* [Aim of the exercise] Search the entries below for the word "across", then copy each line in which it is found.

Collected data
▬▬▬▬▬▬
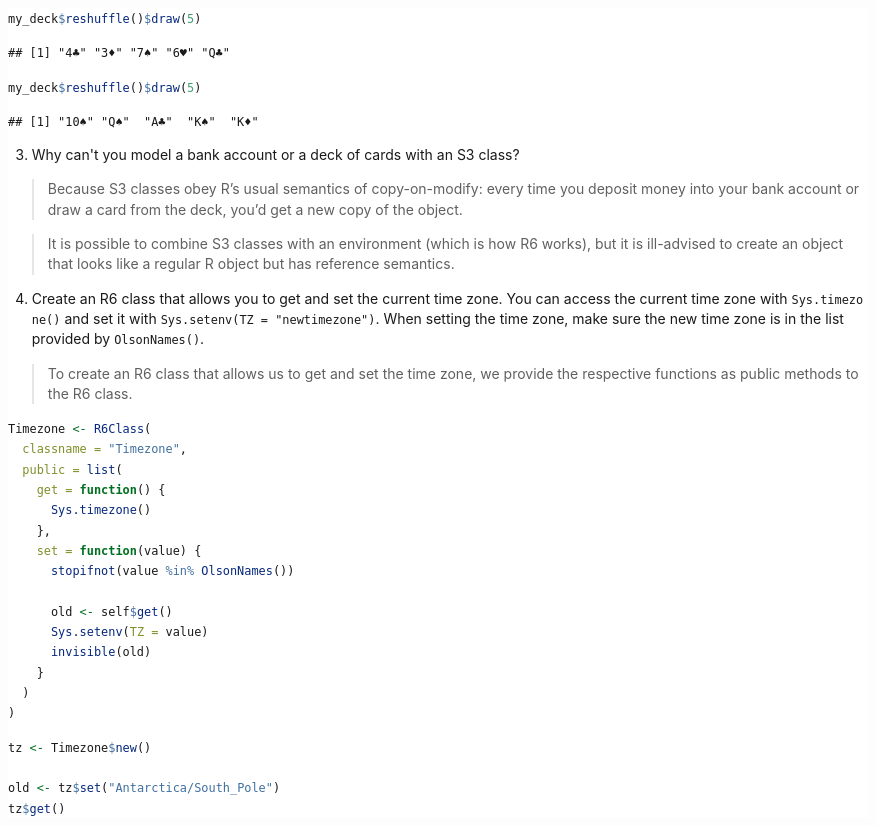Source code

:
 ```r
my_deck$reshuffle()$draw(5)
```

```
## [1] "4♣" "3♦" "7♠" "6♥" "Q♣"
```


```r
my_deck$reshuffle()$draw(5)
```

```
## [1] "10♠" "Q♠"  "A♣"  "K♠"  "K♦"
```


3.  Why can't you model a bank account or a deck of cards with an S3 class?

> Because S3 classes obey R’s usual semantics of copy-on-modify: every time you deposit money into your bank account or draw a card from the deck, you’d get a new copy of the object.

> It is possible to combine S3 classes with an environment (which is how R6 works), but it is ill-advised to create an object that looks like a regular R object but has reference semantics.
    
4.  Create an R6 class that allows you to get and set the current time zone. 
    You can access the current time zone with `Sys.timezone()` and set it 
    with `Sys.setenv(TZ = "newtimezone")`. When setting the time zone, make
    sure the new time zone is in the list provided by `OlsonNames()`.
    
> To create an R6 class that allows us to get and set the time zone, we provide the respective functions as public methods to the R6 class.    


```r
Timezone <- R6Class(
  classname = "Timezone",
  public = list(
    get = function() {
      Sys.timezone()
    },
    set = function(value) {
      stopifnot(value %in% OlsonNames())

      old <- self$get()
      Sys.setenv(TZ = value)
      invisible(old)
    }
  )
)
```


```r
tz <- Timezone$new()

old <- tz$set("Antarctica/South_Pole")
tz$get()
```


[^package]: That means if you're creating R6 in a package, you only need to make sure it's listed in the `Imports` field of the `DESCRIPTION`. There's no need to import the package into the `NAMESPACE`.
[^python]: Unlike in Python, the `self` variable is automatically provided by R6, and does not form part of the method signature.
[^try-hard]: Because R is such a flexible language, it's technically still possible to access private values, but you'll have to try much harder, spelunking in to the details of R6's implementation.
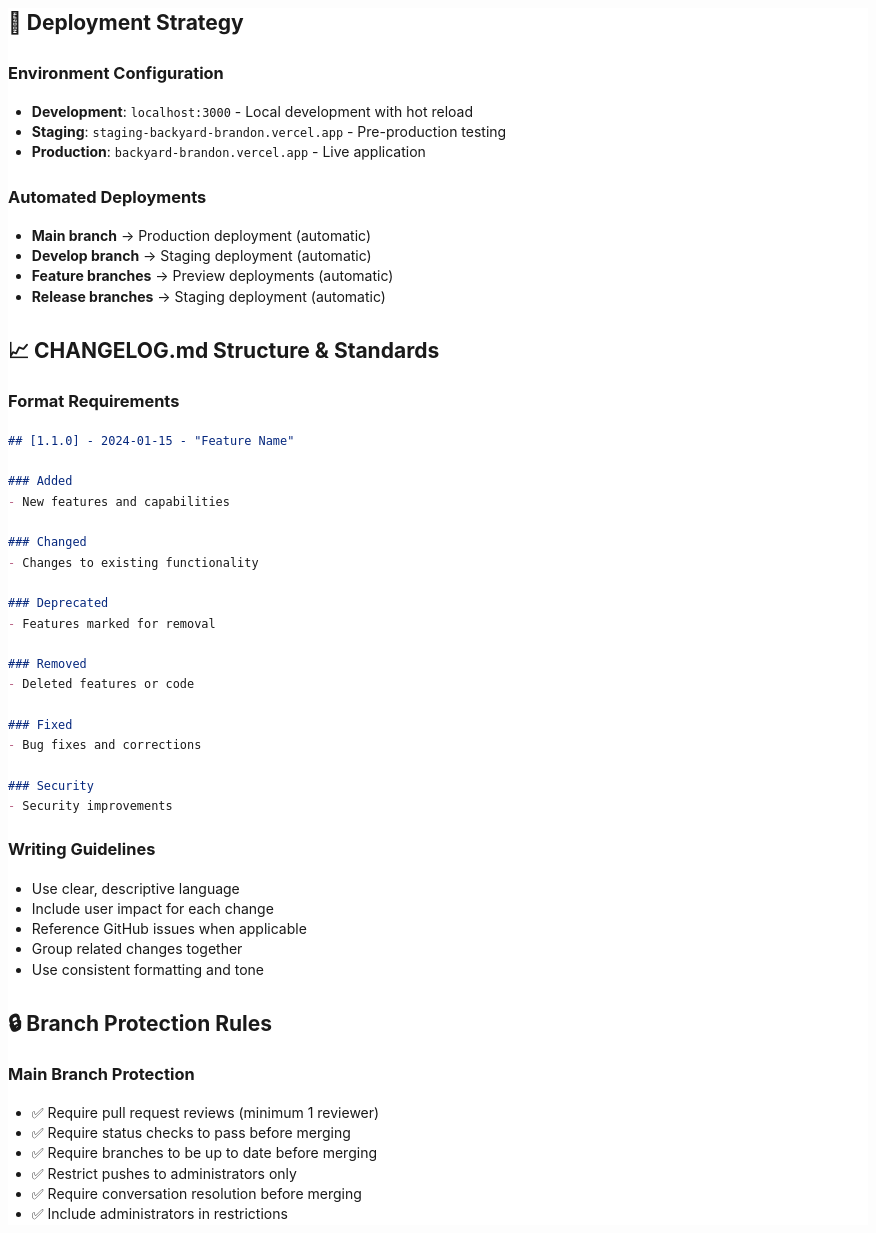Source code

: ## 🚀 **Deployment Strategy**

### Environment Configuration
- **Development**: `localhost:3000` - Local development with hot reload
- **Staging**: `staging-backyard-brandon.vercel.app` - Pre-production testing
- **Production**: `backyard-brandon.vercel.app` - Live application

### Automated Deployments
- **Main branch** → Production deployment (automatic)
- **Develop branch** → Staging deployment (automatic)
- **Feature branches** → Preview deployments (automatic)
- **Release branches** → Staging deployment (automatic)

## 📈 **CHANGELOG.md Structure & Standards**

### Format Requirements
```markdown
## [1.1.0] - 2024-01-15 - "Feature Name"

### Added
- New features and capabilities

### Changed
- Changes to existing functionality

### Deprecated
- Features marked for removal

### Removed
- Deleted features or code

### Fixed
- Bug fixes and corrections

### Security
- Security improvements
```

### Writing Guidelines
- Use clear, descriptive language
- Include user impact for each change
- Reference GitHub issues when applicable
- Group related changes together
- Use consistent formatting and tone

## 🔒 **Branch Protection Rules**

### Main Branch Protection
- ✅ Require pull request reviews (minimum 1 reviewer)
- ✅ Require status checks to pass before merging
- ✅ Require branches to be up to date before merging
- ✅ Restrict pushes to administrators only
- ✅ Require conversation resolution before merging
- ✅ Include administrators in restrictions
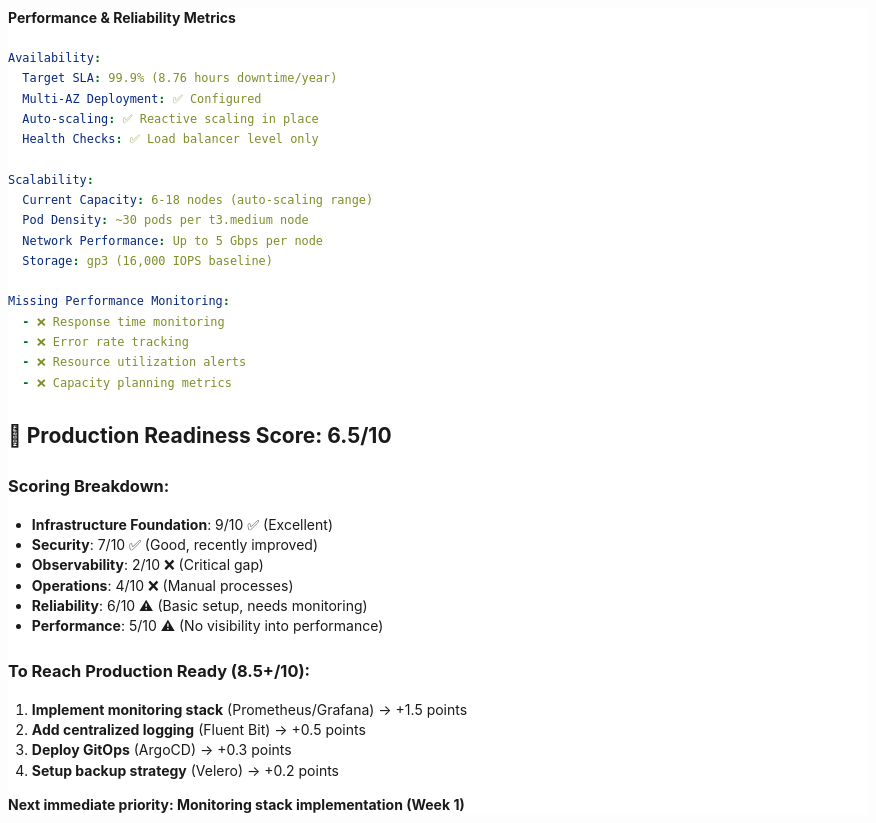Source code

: #### Performance & Reliability Metrics
```yaml
Availability:
  Target SLA: 99.9% (8.76 hours downtime/year)
  Multi-AZ Deployment: ✅ Configured
  Auto-scaling: ✅ Reactive scaling in place
  Health Checks: ✅ Load balancer level only
  
Scalability:
  Current Capacity: 6-18 nodes (auto-scaling range)
  Pod Density: ~30 pods per t3.medium node
  Network Performance: Up to 5 Gbps per node
  Storage: gp3 (16,000 IOPS baseline)

Missing Performance Monitoring:
  - ❌ Response time monitoring
  - ❌ Error rate tracking  
  - ❌ Resource utilization alerts
  - ❌ Capacity planning metrics
```

## 🎯 **Production Readiness Score: 6.5/10**

### Scoring Breakdown:
- **Infrastructure Foundation**: 9/10 ✅ (Excellent)
- **Security**: 7/10 ✅ (Good, recently improved)
- **Observability**: 2/10 ❌ (Critical gap)
- **Operations**: 4/10 ❌ (Manual processes)
- **Reliability**: 6/10 ⚠️ (Basic setup, needs monitoring)
- **Performance**: 5/10 ⚠️ (No visibility into performance)

### To Reach Production Ready (8.5+/10):
1. **Implement monitoring stack** (Prometheus/Grafana) → +1.5 points
2. **Add centralized logging** (Fluent Bit) → +0.5 points  
3. **Deploy GitOps** (ArgoCD) → +0.3 points
4. **Setup backup strategy** (Velero) → +0.2 points

**Next immediate priority: Monitoring stack implementation (Week 1)**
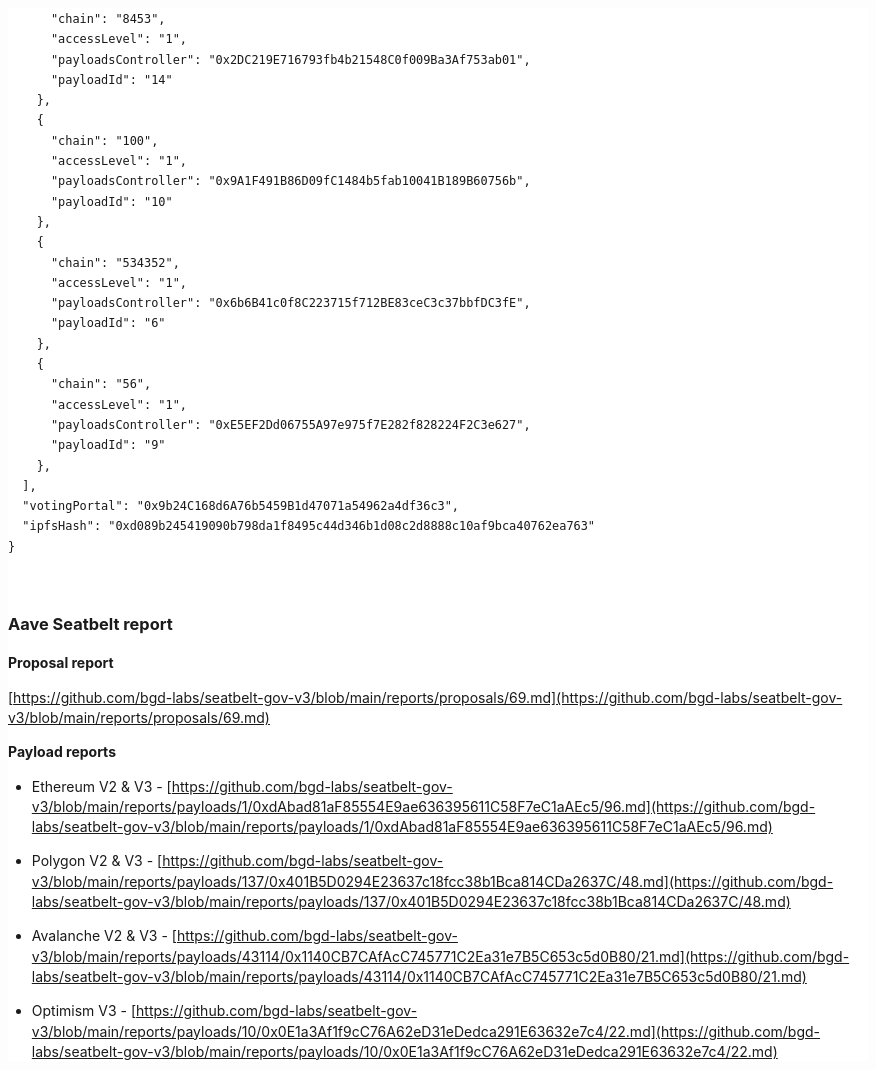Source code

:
 ```
      "chain": "8453", 
      "accessLevel": "1", 
      "payloadsController": "0x2DC219E716793fb4b21548C0f009Ba3Af753ab01", 
      "payloadId": "14" 
    }, 
    { 
      "chain": "100", 
      "accessLevel": "1", 
      "payloadsController": "0x9A1F491B86D09fC1484b5fab10041B189B60756b", 
      "payloadId": "10" 
    }, 
    { 
      "chain": "534352", 
      "accessLevel": "1", 
      "payloadsController": "0x6b6B41c0f8C223715f712BE83ceC3c37bbfDC3fE", 
      "payloadId": "6" 
    }, 
    { 
      "chain": "56", 
      "accessLevel": "1", 
      "payloadsController": "0xE5EF2Dd06755A97e975f7E282f828224F2C3e627", 
      "payloadId": "9" 
    }, 
  ], 
  "votingPortal": "0x9b24C168d6A76b5459B1d47071a54962a4df36c3", 
  "ipfsHash": "0xd089b245419090b798da1f8495c44d346b1d08c2d8888c10af9bca40762ea763" 
}
```

<br>

### Aave Seatbelt report

**Proposal report**

[https://github.com/bgd-labs/seatbelt-gov-v3/blob/main/reports/proposals/69.md](https://github.com/bgd-labs/seatbelt-gov-v3/blob/main/reports/proposals/69.md)

**Payload reports**

* Ethereum V2 & V3 - [https://github.com/bgd-labs/seatbelt-gov-v3/blob/main/reports/payloads/1/0xdAbad81aF85554E9ae636395611C58F7eC1aAEc5/96.md](https://github.com/bgd-labs/seatbelt-gov-v3/blob/main/reports/payloads/1/0xdAbad81aF85554E9ae636395611C58F7eC1aAEc5/96.md)

* Polygon V2 & V3 - [https://github.com/bgd-labs/seatbelt-gov-v3/blob/main/reports/payloads/137/0x401B5D0294E23637c18fcc38b1Bca814CDa2637C/48.md](https://github.com/bgd-labs/seatbelt-gov-v3/blob/main/reports/payloads/137/0x401B5D0294E23637c18fcc38b1Bca814CDa2637C/48.md)

* Avalanche V2 & V3 - [https://github.com/bgd-labs/seatbelt-gov-v3/blob/main/reports/payloads/43114/0x1140CB7CAfAcC745771C2Ea31e7B5C653c5d0B80/21.md](https://github.com/bgd-labs/seatbelt-gov-v3/blob/main/reports/payloads/43114/0x1140CB7CAfAcC745771C2Ea31e7B5C653c5d0B80/21.md)

* Optimism V3 - [https://github.com/bgd-labs/seatbelt-gov-v3/blob/main/reports/payloads/10/0x0E1a3Af1f9cC76A62eD31eDedca291E63632e7c4/22.md](https://github.com/bgd-labs/seatbelt-gov-v3/blob/main/reports/payloads/10/0x0E1a3Af1f9cC76A62eD31eDedca291E63632e7c4/22.md)
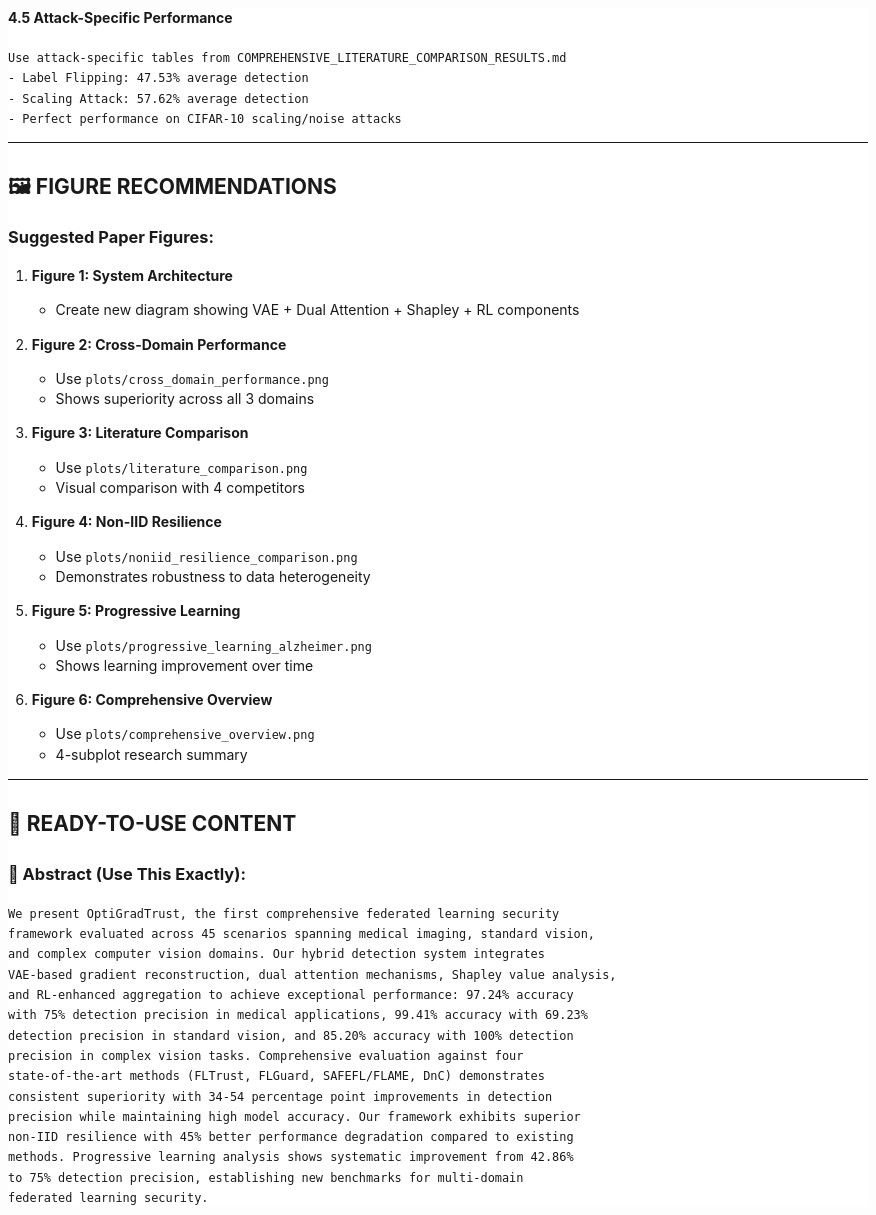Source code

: #### **4.5 Attack-Specific Performance**
```
Use attack-specific tables from COMPREHENSIVE_LITERATURE_COMPARISON_RESULTS.md
- Label Flipping: 47.53% average detection
- Scaling Attack: 57.62% average detection
- Perfect performance on CIFAR-10 scaling/noise attacks
```

---

## 🖼️ **FIGURE RECOMMENDATIONS**

### **Suggested Paper Figures:**

1. **Figure 1: System Architecture** 
   - Create new diagram showing VAE + Dual Attention + Shapley + RL components

2. **Figure 2: Cross-Domain Performance**
   - Use `plots/cross_domain_performance.png`
   - Shows superiority across all 3 domains

3. **Figure 3: Literature Comparison**
   - Use `plots/literature_comparison.png`
   - Visual comparison with 4 competitors

4. **Figure 4: Non-IID Resilience**
   - Use `plots/noniid_resilience_comparison.png`
   - Demonstrates robustness to data heterogeneity

5. **Figure 5: Progressive Learning**
   - Use `plots/progressive_learning_alzheimer.png`
   - Shows learning improvement over time

6. **Figure 6: Comprehensive Overview**
   - Use `plots/comprehensive_overview.png`
   - 4-subplot research summary

---

## 📄 **READY-TO-USE CONTENT**

### **🎯 Abstract (Use This Exactly):**
```
We present OptiGradTrust, the first comprehensive federated learning security 
framework evaluated across 45 scenarios spanning medical imaging, standard vision, 
and complex computer vision domains. Our hybrid detection system integrates 
VAE-based gradient reconstruction, dual attention mechanisms, Shapley value analysis, 
and RL-enhanced aggregation to achieve exceptional performance: 97.24% accuracy 
with 75% detection precision in medical applications, 99.41% accuracy with 69.23% 
detection precision in standard vision, and 85.20% accuracy with 100% detection 
precision in complex vision tasks. Comprehensive evaluation against four 
state-of-the-art methods (FLTrust, FLGuard, SAFEFL/FLAME, DnC) demonstrates 
consistent superiority with 34-54 percentage point improvements in detection 
precision while maintaining high model accuracy. Our framework exhibits superior 
non-IID resilience with 45% better performance degradation compared to existing 
methods. Progressive learning analysis shows systematic improvement from 42.86% 
to 75% detection precision, establishing new benchmarks for multi-domain 
federated learning security.
```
▬▬▬▬▬▬
* [Answer to this exercise]
   - Shows superiority across all 3 domains
framework evaluated across 45 scenarios spanning medical imaging, standard vision, 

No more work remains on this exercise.